To make a point about government efficiency or something, an Idaho state senator has introduced a bill that he has no intention of actually passing. The proposal would require all Idaho high school students to read Ayn Rand's Atlas Shrugged and pass a test on it in order to graduate. The Spokane Spokesman-Review reports that state Sen. John Goedde, who chairs the Senate Education Committee, had a perfectly objective ( ha-ha! ) reason for wanting all high school students to read Rand:
When Sen. Bob Nonini, R-Coeur d’Alene, asked Goedde why he chose that particular book, Goedde said to laughter, “That book made my son a Republican.”
Goedde also explained that he doesn't really intend to move the bill forward through the Senate; rather, he wanted to send a message to the State Board of Education that he was very, very displeased with the board's decision to repeal a rule requiring students to take two online classes in order to graduate.
“It was a shot over their bow just to let them know that there’s another way to adopt high school graduation requirements,” Goedde said after the meeting. “I don’t intend to schedule a hearing on it.”
So if the board doesn't keep an arbitrary graduation rule that was widely opposed by voters, the legislature can respond by passing arbitrary graduation requirements of its own. That's a heck of a good message, and an excellent lesson to students about how state government really works.
Goedde, who is just a middle initial away from having a wicked cool name (we checked -- it's W, not B), responded to another senator's concern that Atlas Shrugged might be a poor choice to impose on all students by saying, “I don’t plan on moving this forward – it was a statement.” He did, however, praise the novel for its influence on his own worldview:
“When I read Atlas Shrugged, and it’s been probably 30 years since I read it, but it certainly gives one a sense of personal responsibility,” Goedde said.
Efforts to tease out whether "personal responsibility" normally includes introducing dickish bills to make a passive-aggressive "statement," or whether proposing a state mandate to read a novel about the evils of "statism" might irreparably harm kids' sense of irony, were ultimately unsuccessful. We will keep Sen. Goedde in mind for Wonkette's coveted Legislative Shitmuffin of the Year Award, but must point out that several other state legislators have already been far bigger assholes this year, so he'll need to step up his game.

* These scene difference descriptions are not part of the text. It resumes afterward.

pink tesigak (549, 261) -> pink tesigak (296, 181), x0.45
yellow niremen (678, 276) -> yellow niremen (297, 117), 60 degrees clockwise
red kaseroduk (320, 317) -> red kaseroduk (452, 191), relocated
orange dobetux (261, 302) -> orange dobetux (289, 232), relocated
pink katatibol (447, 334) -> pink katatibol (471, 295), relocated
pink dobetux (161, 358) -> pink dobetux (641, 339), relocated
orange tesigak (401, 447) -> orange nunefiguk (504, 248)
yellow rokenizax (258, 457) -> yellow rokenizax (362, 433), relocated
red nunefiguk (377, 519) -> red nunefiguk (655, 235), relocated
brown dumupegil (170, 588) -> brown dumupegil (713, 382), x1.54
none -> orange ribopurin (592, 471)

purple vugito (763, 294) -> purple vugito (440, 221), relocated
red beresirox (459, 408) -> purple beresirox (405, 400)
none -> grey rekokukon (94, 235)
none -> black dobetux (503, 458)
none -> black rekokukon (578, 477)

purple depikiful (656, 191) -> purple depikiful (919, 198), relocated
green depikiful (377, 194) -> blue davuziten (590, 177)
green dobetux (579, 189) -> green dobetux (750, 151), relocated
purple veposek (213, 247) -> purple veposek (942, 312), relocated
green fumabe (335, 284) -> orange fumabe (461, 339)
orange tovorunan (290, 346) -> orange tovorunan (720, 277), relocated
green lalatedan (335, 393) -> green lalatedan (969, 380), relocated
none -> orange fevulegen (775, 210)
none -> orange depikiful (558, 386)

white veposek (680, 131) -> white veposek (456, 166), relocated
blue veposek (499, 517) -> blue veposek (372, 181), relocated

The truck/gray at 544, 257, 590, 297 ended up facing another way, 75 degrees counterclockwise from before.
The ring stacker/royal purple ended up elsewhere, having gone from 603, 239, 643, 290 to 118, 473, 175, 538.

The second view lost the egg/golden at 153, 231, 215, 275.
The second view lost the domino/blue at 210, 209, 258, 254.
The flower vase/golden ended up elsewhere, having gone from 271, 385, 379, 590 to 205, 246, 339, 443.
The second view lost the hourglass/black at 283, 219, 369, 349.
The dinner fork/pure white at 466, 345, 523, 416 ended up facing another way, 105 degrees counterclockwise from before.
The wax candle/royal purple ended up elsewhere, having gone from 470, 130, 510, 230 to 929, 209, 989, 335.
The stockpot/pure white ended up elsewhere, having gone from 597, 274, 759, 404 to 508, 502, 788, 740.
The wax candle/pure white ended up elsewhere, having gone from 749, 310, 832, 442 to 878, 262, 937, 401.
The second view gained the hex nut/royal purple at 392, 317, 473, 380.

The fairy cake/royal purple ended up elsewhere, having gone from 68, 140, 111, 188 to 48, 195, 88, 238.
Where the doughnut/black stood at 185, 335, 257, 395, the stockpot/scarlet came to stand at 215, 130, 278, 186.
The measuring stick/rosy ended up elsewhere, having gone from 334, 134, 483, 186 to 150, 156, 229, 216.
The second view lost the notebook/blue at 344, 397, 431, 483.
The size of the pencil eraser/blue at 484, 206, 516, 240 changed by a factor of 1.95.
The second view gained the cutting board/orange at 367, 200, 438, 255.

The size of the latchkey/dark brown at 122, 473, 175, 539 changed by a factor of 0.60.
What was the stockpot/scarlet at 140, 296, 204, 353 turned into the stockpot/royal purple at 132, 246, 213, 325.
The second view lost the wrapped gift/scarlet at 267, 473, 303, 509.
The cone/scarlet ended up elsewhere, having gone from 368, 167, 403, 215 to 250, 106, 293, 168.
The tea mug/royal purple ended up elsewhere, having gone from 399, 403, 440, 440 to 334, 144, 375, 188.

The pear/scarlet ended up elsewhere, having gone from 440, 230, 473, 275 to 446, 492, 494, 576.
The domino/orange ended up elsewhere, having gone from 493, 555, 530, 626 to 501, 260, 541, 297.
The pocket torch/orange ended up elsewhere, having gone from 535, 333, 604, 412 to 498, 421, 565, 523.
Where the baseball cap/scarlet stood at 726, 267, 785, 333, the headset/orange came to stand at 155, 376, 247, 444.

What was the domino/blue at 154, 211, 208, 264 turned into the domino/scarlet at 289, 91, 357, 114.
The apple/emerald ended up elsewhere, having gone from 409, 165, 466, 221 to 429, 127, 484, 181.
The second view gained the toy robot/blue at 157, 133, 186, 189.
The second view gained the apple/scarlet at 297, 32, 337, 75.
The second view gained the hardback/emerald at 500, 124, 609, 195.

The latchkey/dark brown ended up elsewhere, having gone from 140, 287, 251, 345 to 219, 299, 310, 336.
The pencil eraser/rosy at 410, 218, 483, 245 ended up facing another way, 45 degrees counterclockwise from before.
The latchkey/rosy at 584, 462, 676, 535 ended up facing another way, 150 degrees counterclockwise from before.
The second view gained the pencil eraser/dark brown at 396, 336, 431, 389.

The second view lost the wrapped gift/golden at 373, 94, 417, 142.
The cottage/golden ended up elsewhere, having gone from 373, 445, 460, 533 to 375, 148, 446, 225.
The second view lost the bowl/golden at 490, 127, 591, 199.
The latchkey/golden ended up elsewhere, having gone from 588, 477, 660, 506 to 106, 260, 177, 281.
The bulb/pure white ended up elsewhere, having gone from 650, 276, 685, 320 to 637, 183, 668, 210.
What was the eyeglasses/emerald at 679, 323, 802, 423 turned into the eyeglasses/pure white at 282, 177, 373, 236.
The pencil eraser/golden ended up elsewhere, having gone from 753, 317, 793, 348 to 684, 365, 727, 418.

Readers will be gratified to know that the very first comment on the online story quoted John Rogers' line about how there are "two novels that can change a bookish fourteen-year old's life: The Lord of the Rings and Atlas Shrugged "
One is a childish fantasy that often engenders a lifelong obsession with its unbelievable heroes, leading to an emotionally stunted, socially crippled adulthood, unable to deal with the real world. The other, of course, involves orcs.